### Exercise directions
Aim for an exact copy of the listing, without any images.

(Beginning of Available data)

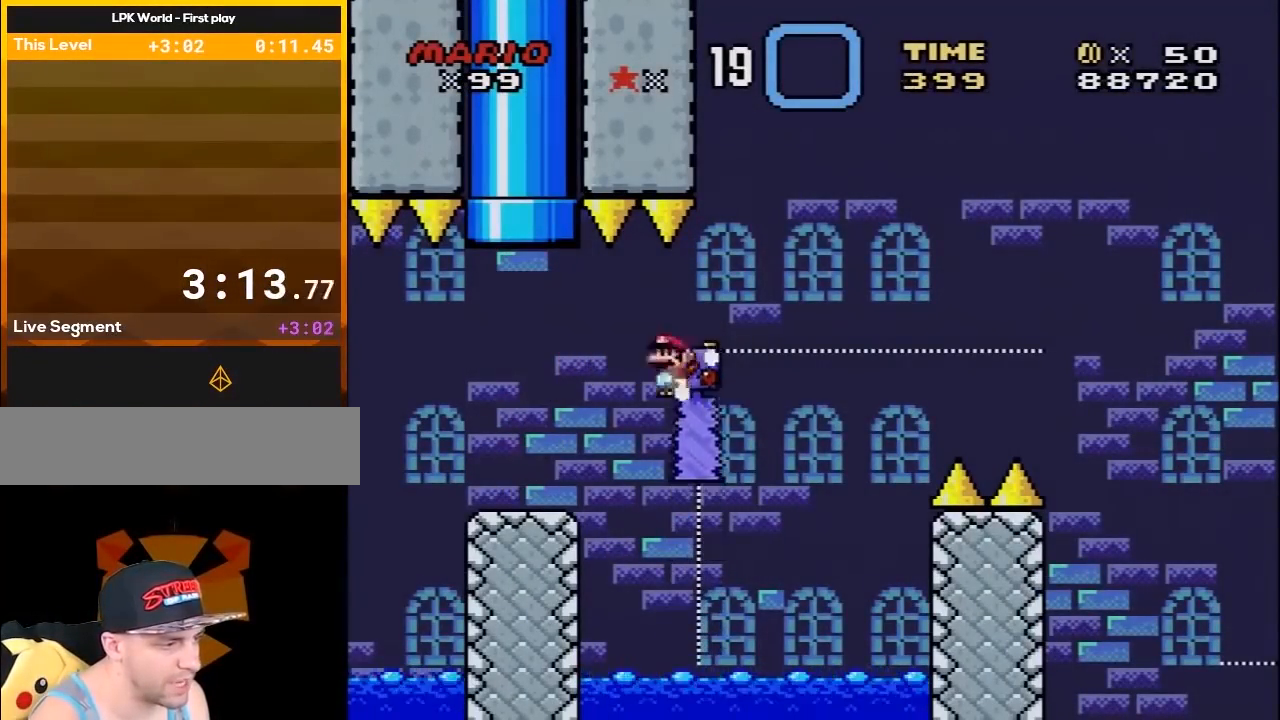
{"buttons": ["A", "X", "DPAD_LEFT"], "events": [[433, "DPAD_RIGHT", "up"], [450, "DPAD_LEFT", "down"]]}
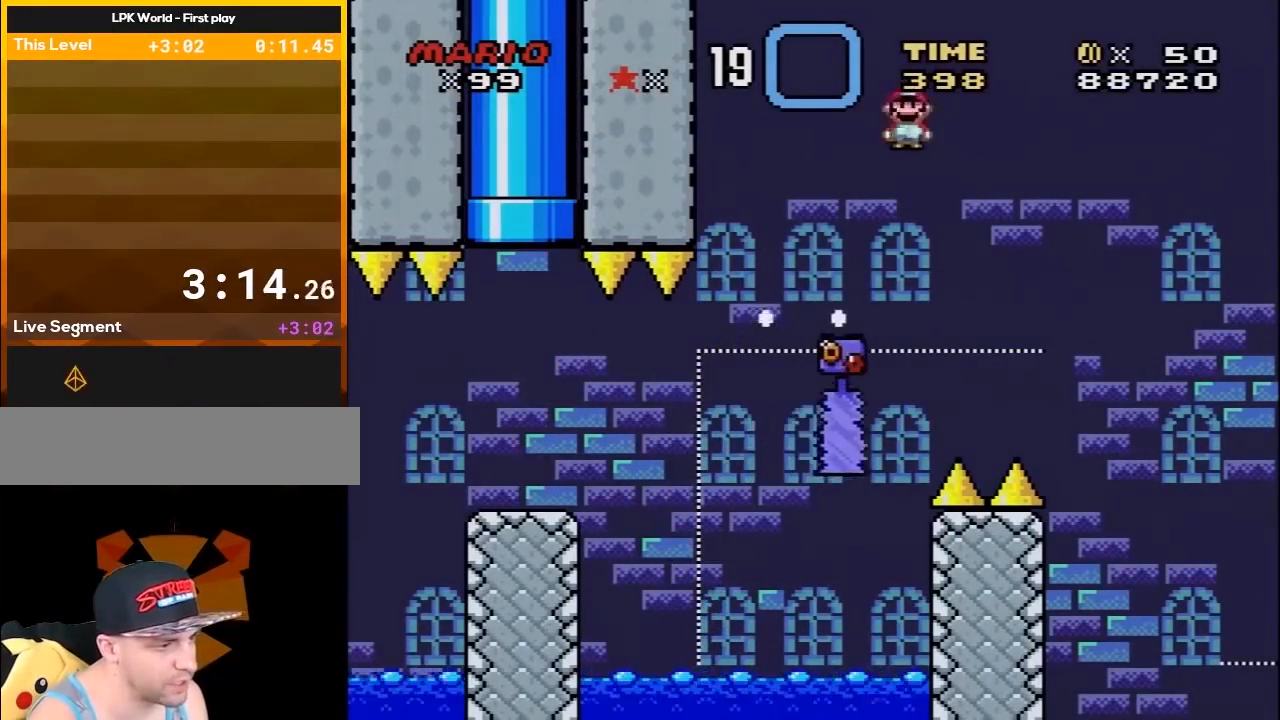
{"buttons": ["A", "X", "DPAD_RIGHT"], "events": [[100, "DPAD_LEFT", "up"], [100, "DPAD_RIGHT", "down"], [267, "A", "up"], [383, "A", "down"]]}
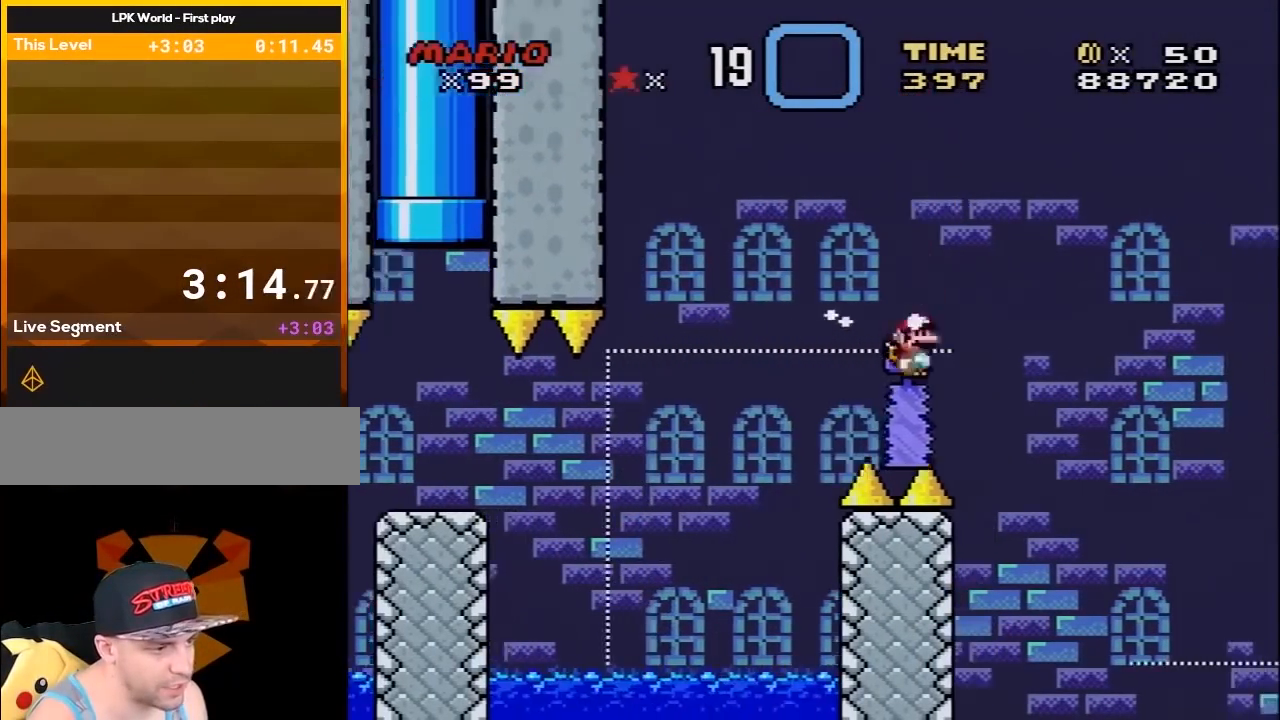
{"buttons": ["X", "DPAD_RIGHT"], "events": [[300, "A", "up"], [350, "DPAD_RIGHT", "up"], [350, "DPAD_UP", "down"], [383, "DPAD_LEFT", "down"], [383, "DPAD_UP", "up"], [483, "DPAD_LEFT", "up"], [483, "DPAD_RIGHT", "down"]]}
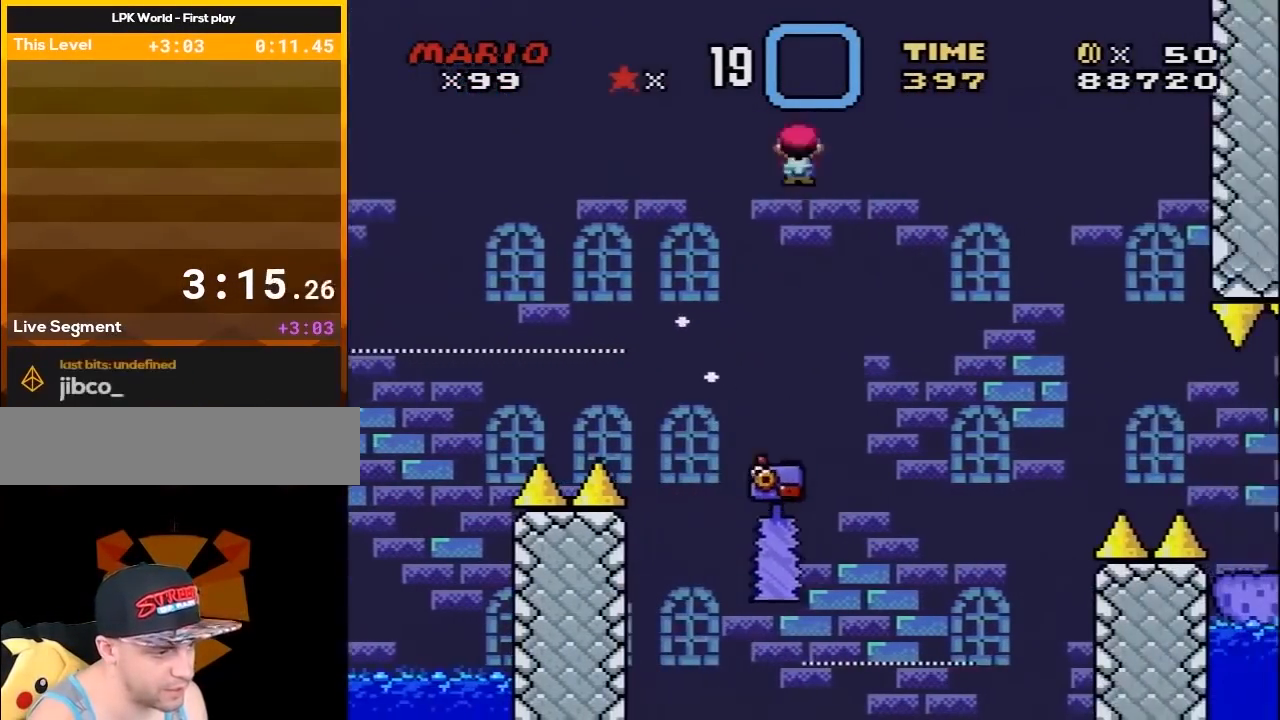
{"buttons": ["X", "DPAD_LEFT"], "events": [[450, "DPAD_RIGHT", "up"], [483, "DPAD_LEFT", "down"]]}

(End of Available data)

### Written response
{"buttons": ["A", "X", "DPAD_LEFT"], "events": [[433, "DPAD_RIGHT", "up"], [450, "DPAD_LEFT", "down"]]}
{"buttons": ["A", "X", "DPAD_RIGHT"], "events": [[100, "DPAD_LEFT", "up"], [100, "DPAD_RIGHT", "down"], [267, "A", "up"], [383, "A", "down"]]}
{"buttons": ["X", "DPAD_RIGHT"], "events": [[300, "A", "up"], [350, "DPAD_RIGHT", "up"], [350, "DPAD_UP", "down"], [383, "DPAD_LEFT", "down"], [383, "DPAD_UP", "up"], [483, "DPAD_LEFT", "up"], [483, "DPAD_RIGHT", "down"]]}
{"buttons": ["X", "DPAD_LEFT"], "events": [[450, "DPAD_RIGHT", "up"], [483, "DPAD_LEFT", "down"]]}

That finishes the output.